Die Entwicklungen auf dem europäischen Schauplatz, insbesondere die Judenverfolgung, spielen in der niederländischen Erinnerungskultur aber immer noch eine große Rolle. Dies verdeutlichen Beiträge unter anderem über Anne Frank, den Künstler Armando, den Deportationsort Hollandsche Schouwburg in Amsterdam, das Lager Westerbork, das 1988 eingeweihte Denkmal zum jüdischen Widerstand und das 1989 enthüllte Denkmal am Standort des ehemaligen jüdischen Waisenhauses in Amsterdam, aus dem die Deutschen 1943 rund 100 Jungen in das Vernichtungslager Sobibor deportierten. Die Erinnerung an die Judenverfolgung kann gerade durch ihre große Präsenz in der Öffentlichkeit in politischen Auseinandersetzungen aber auch zur gezielten Provokation genutzt werden, wie sich im April 2002 während einer pro-palästinänsischen Demonstration in Amsterdam zeigte, bei der Hakenkreuze, Vergleiche zwischen Israel und dem NS-Regime und schließlich die Parole „Hamas, Hamas, alle Juden ins Gas“ verbreitet wurden. Dass sich über die Erinnerung an den Krieg für jüngere Migranten auch positive Bezüge zu ihrer neuen Heimat herstellen lassen, belegt dagegen der französische Soldatenfriedhof in Kapelle in Seeland, auf dem auch einige marokkanische und algerische Soldaten begraben liegen. Seit Mitte der 1980er-Jahre und vermehrt seit 2001 werden dort marokkanisch-stämmige Niederländer in die Gedenkveranstaltungen einbezogen.

Die Ressentiments gegenüber Deutschen, die noch Anfang der 1990er Jahre nach einer breit rezipierten Meinungsumfrage unter Jugendlichen für politische Aufregung sorgten, haben inzwischen ihre historische Basis weitgehend verloren und teilweise einen selbstironischen Charakter angenommen, wie sich am Beispiel der Losung „Erst mein Fahrrad zurück …“ zeigt: In den 1950er- und 1960er-Jahren noch Ausdruck ernst gemeinter Klage über die deutsche Ausplünderung des Landes in der Besatzungszeit – wobei die Anzahl der geraubten Fahrräder gar nicht so groß war –, steht der Spruch inzwischen eher für den spöttischen Blick von Karikaturisten und Kabarettisten auf die Beschäftigung mit der Kriegsvergangenheit.

Selbstverständlich kann ein solcher Band nicht alles behandeln, und manche Auslassungen sind durch die thematische Fokussierung auf den Wandel der letzten zwanzig Jahre gut zu begründen: So sind Konflikte und Affären der 1960er- und 1970er-Jahre – von den Auseinandersetzungen um die Hochzeit der Thronfolgerin Beatrix mit dem deutschen Diplomaten Claus von Amsberg 1965 bis zum Rücktritt des CDA-Fraktionsvorsitzenden Wim Aantjes 1978 nach kontroversen Enthüllungen über seine Kriegsvergangenheit – zwar ein wichtiger Bestandteil des niederländischen Umgangs mit dem Zweiten Weltkrieg, aber heute nicht mehr prägend für das historische Bewusstsein.

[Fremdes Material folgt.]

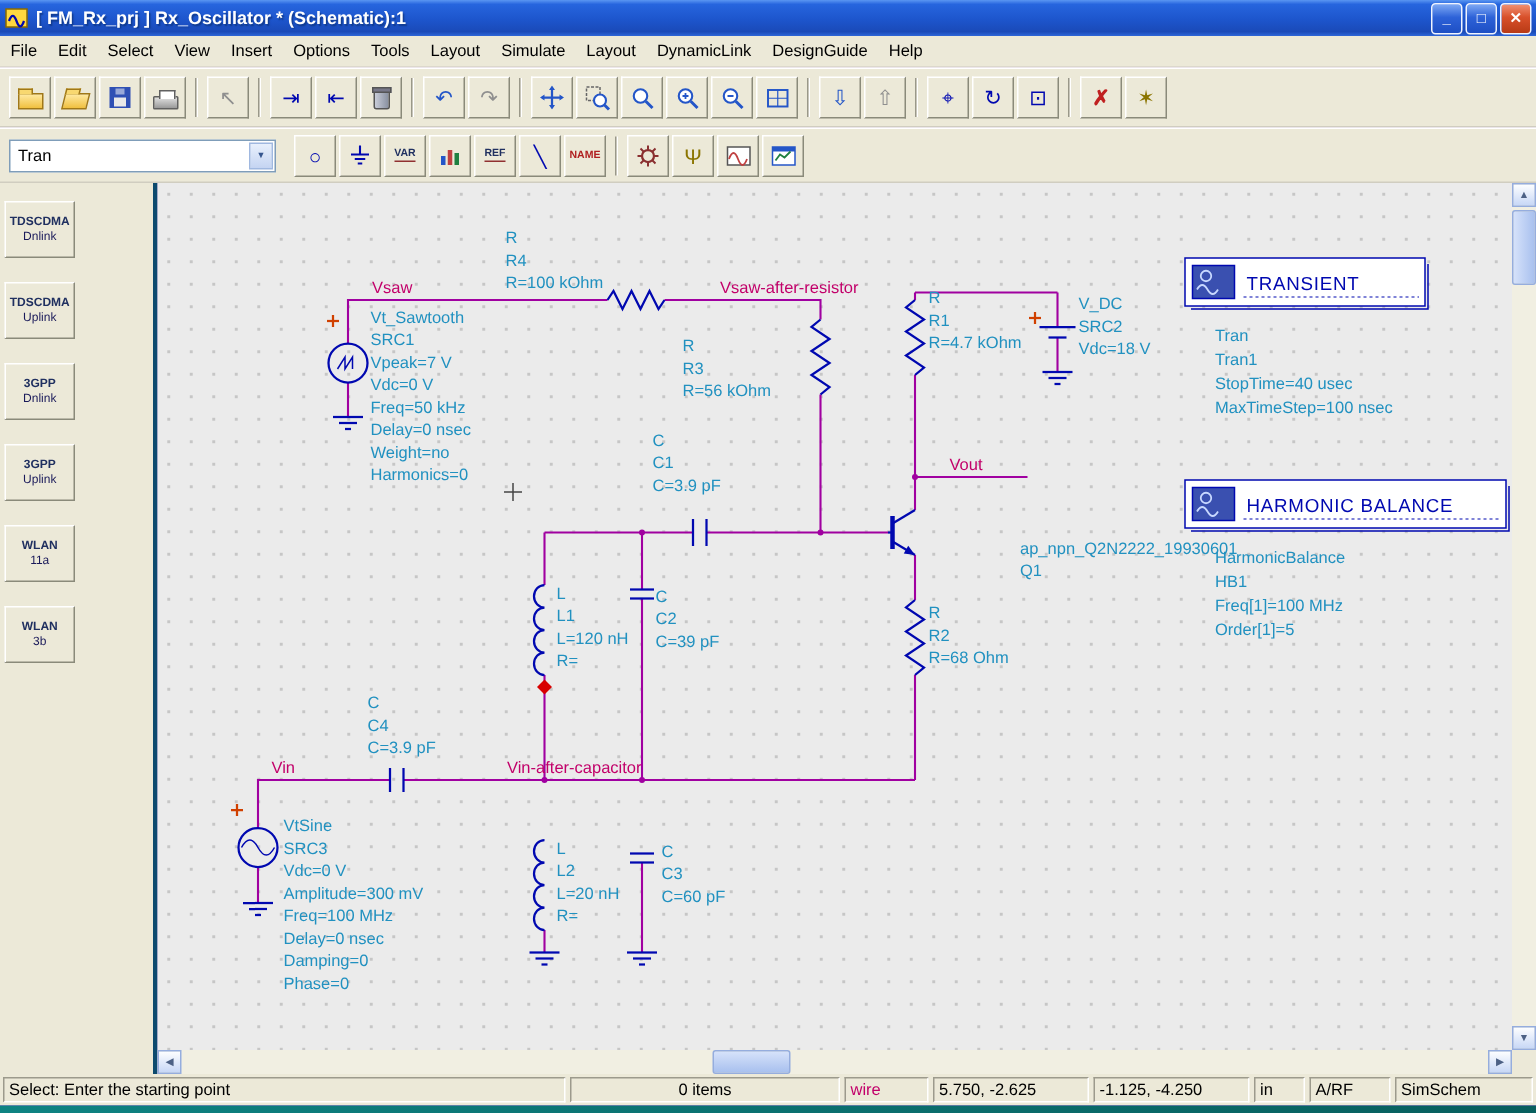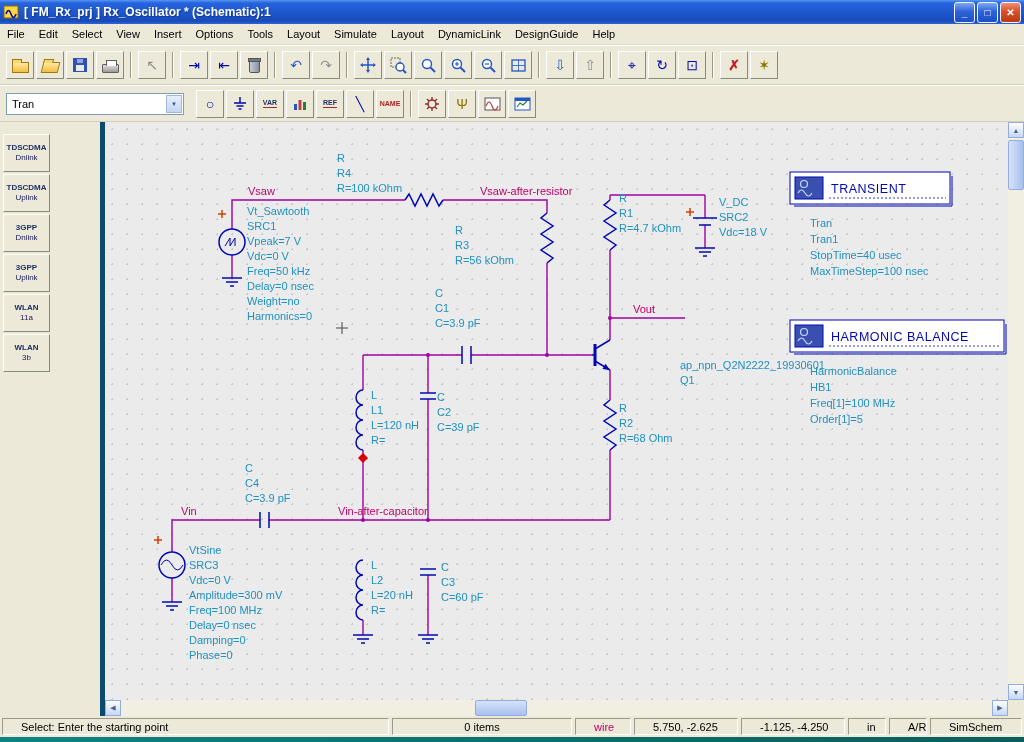"TDSCDMA" .palette { border-right: 5px solid #0c4a6e -> 3px solid #0c4a6e; gap: 2px -> 16px }
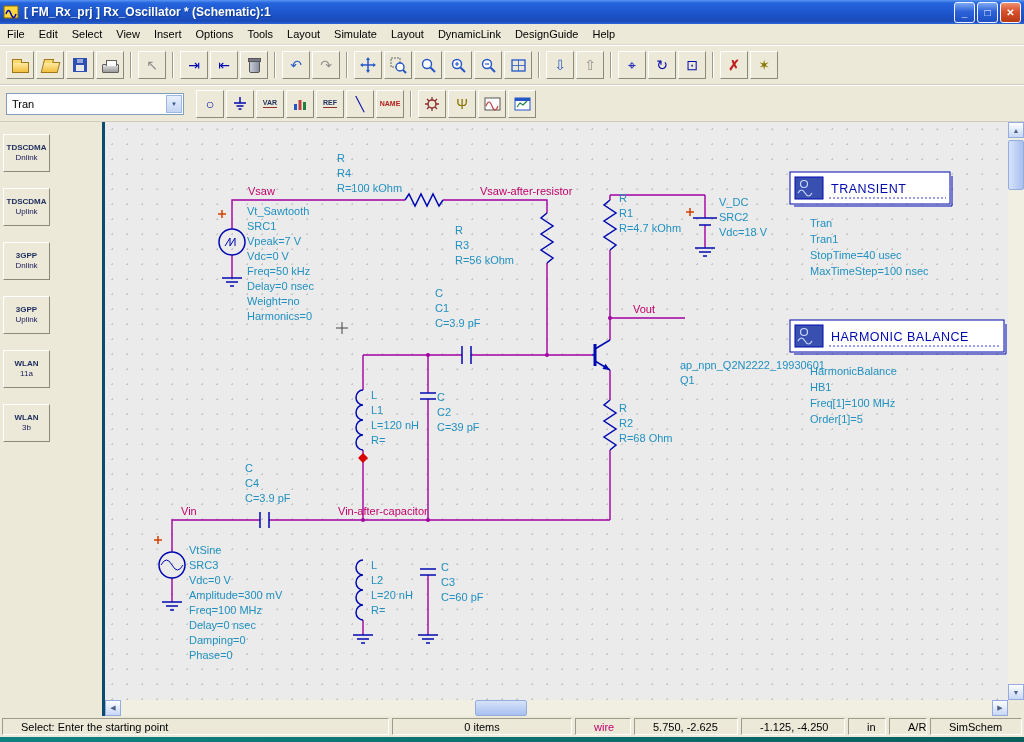"Select: Enter the starting point" .spanel { padding: 0 18px -> 0 3px }
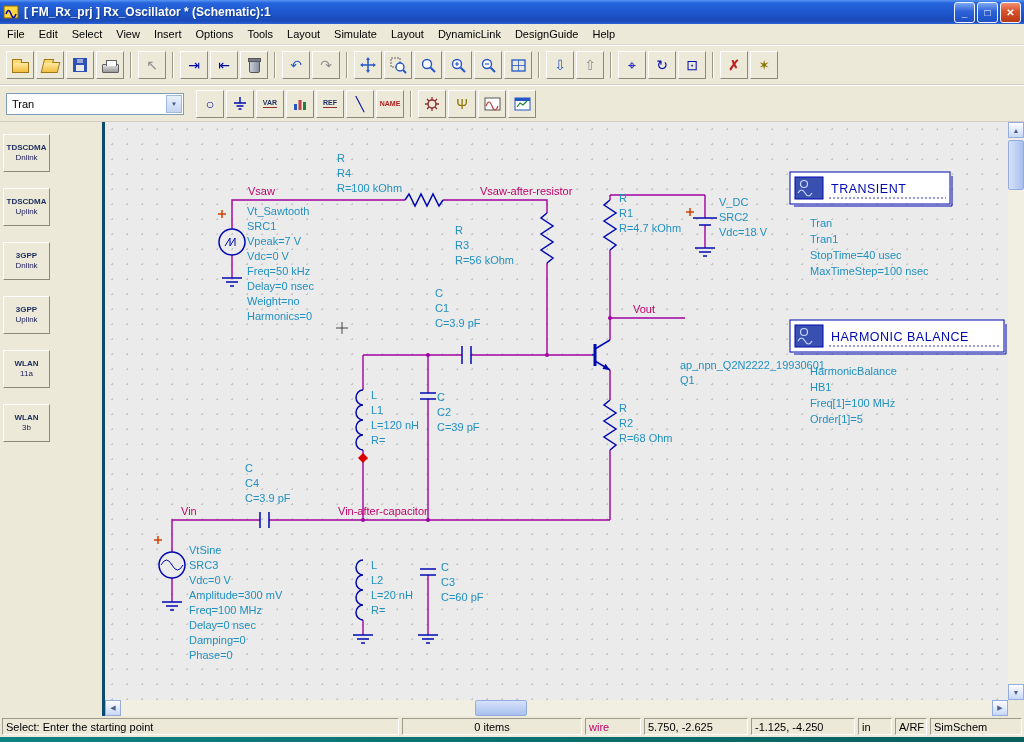"A/RF" .sp-tech { width: 32px -> 54px }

Das gilt auch für die „Drei von Breda“, die letzten in den Niederlanden inhaftierten deutschen Kriegsverbrecher. Ihr Schicksal hatte jahrzehntelang für heftige öffentliche Debatten gesorgt, die sich nach der Freilassung 1989 und dem Tod der beiden letzten Inhaftierten noch im gleichen Jahr aber rasch erledigten.

Insgesamt bietet der sorgfältig edierte und illustrierte Band eine Fülle an Anregungen für weitere Untersuchungen zum Wandel des historischen Bewusstseins in den Niederlanden in der jüngeren Vergangenheit ebenso wie für vergleichende Studien auf internationaler Ebene.